Dinner done, football off. Winding down early.
Collecting and thinking, or trying. Mind everywhere and distracted. Waking at 05:00 or earlier.
Missing the Nurse, trying to retain Composition.
16:36 and already getting dark. Playing soccer with Jack and Emma earlier, wanting to play more then they said they were tired. Should I enter some fucking old-timer league? Why not.
Salad for dinner. On or rather in a project to get in a shape I’ve known never. Weights and cardio. Not sure how tenable that is, but let’s try.

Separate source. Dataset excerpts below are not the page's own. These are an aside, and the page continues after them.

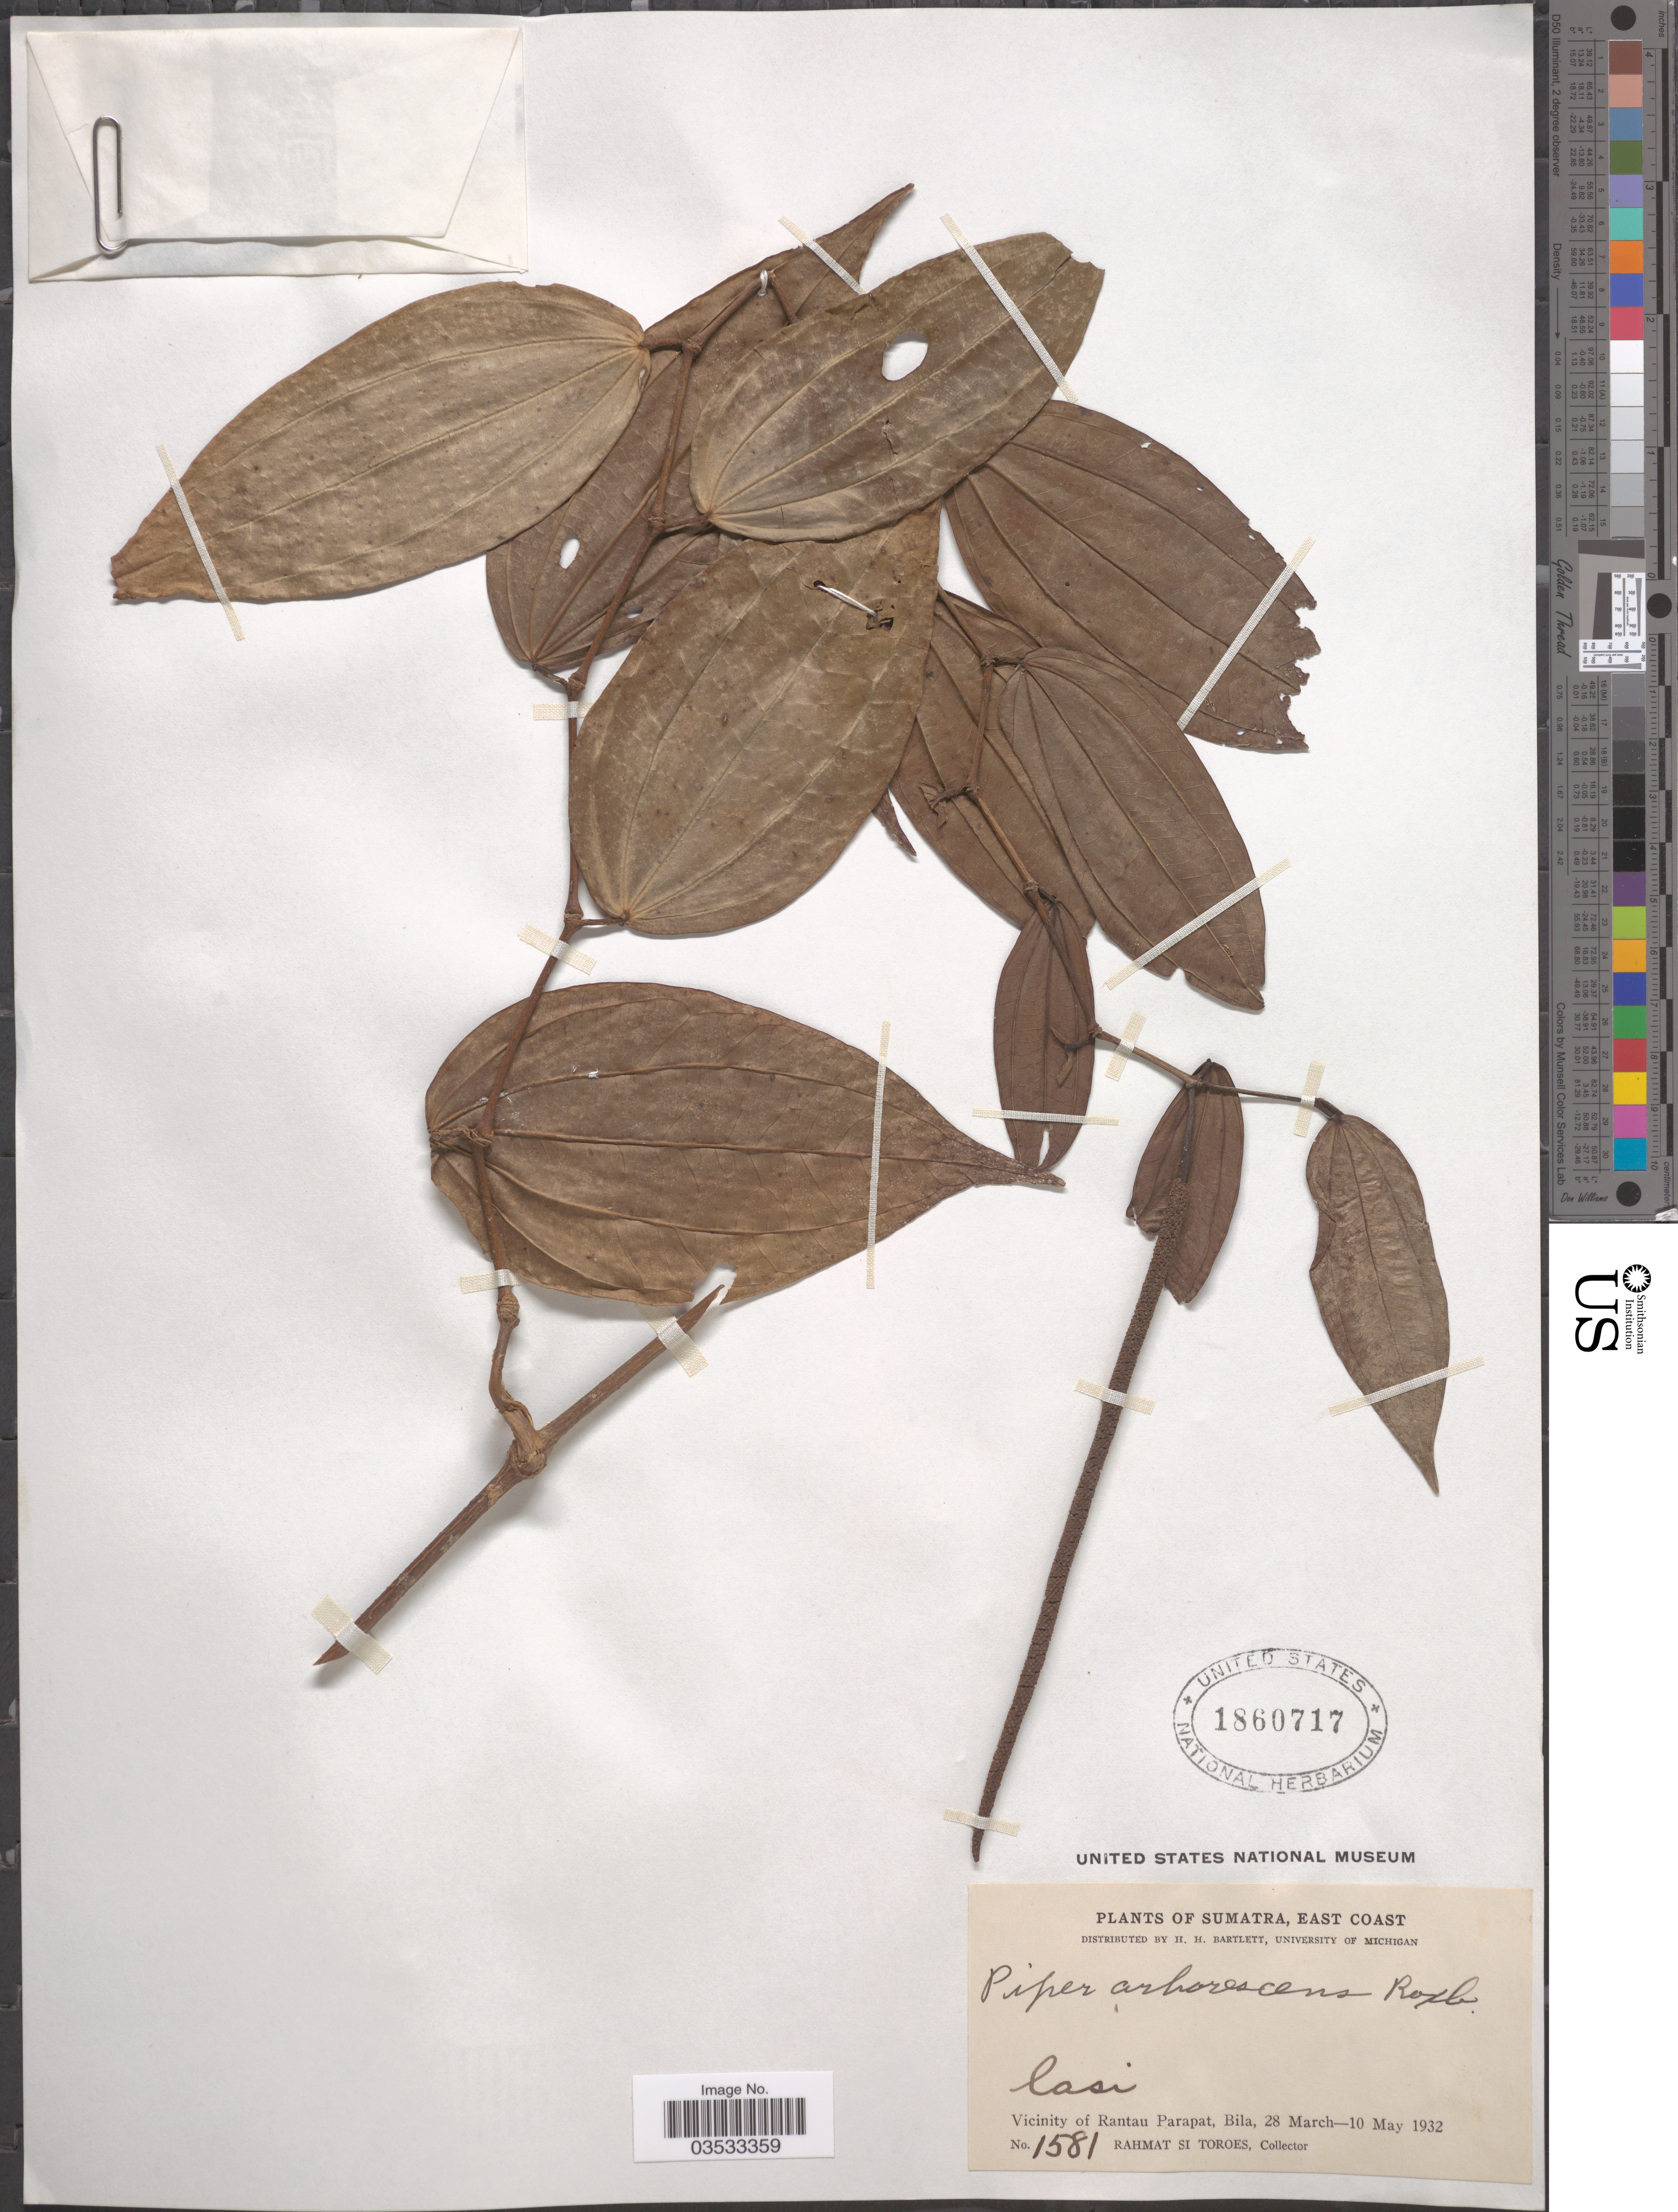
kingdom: Plantae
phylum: Tracheophyta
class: Magnoliopsida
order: Piperales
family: Piperaceae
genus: Piper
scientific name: Piper arborescens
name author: Roxb.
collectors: Rahmat Si Boeea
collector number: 1581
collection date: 1932-03-28/1932-05-10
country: Indonesia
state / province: Sumatra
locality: East Coast. Vicinity of Rantau Parapat, Bila.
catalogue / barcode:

Relaxed, grateful. The Nurse and her answer when I asked her what the main factors in happiness is…
GRAT-I-TUDE.
What I feel.
This condo. Windsor. My babies fed and upstairs and doing touch-and-go’s on this loft floor checking on Daddy.
How is this my life? Keep this feeling, Mike. Never mind the narcs, negative dopes and hobbling logical hobgoblins. Jokes, all of them. Look where you are…
And where am I? Should I say?
Will that be used against me and misquoted by some syrup skirt in the future not-to-removed?
Henry coming down, asking me what I’m working on.
“Nothing much buddy, just getting ready for the week.”
“Do you know how to write for business, Dada?”
I smile at him, give him a hug. “Love you buddy. I think so, maybe… What are you doing?”
“I’m talking to Monkey, and Emma is playing.”
He flies back up the stairs, and I watch him. He grows with each sprint. How is that fair?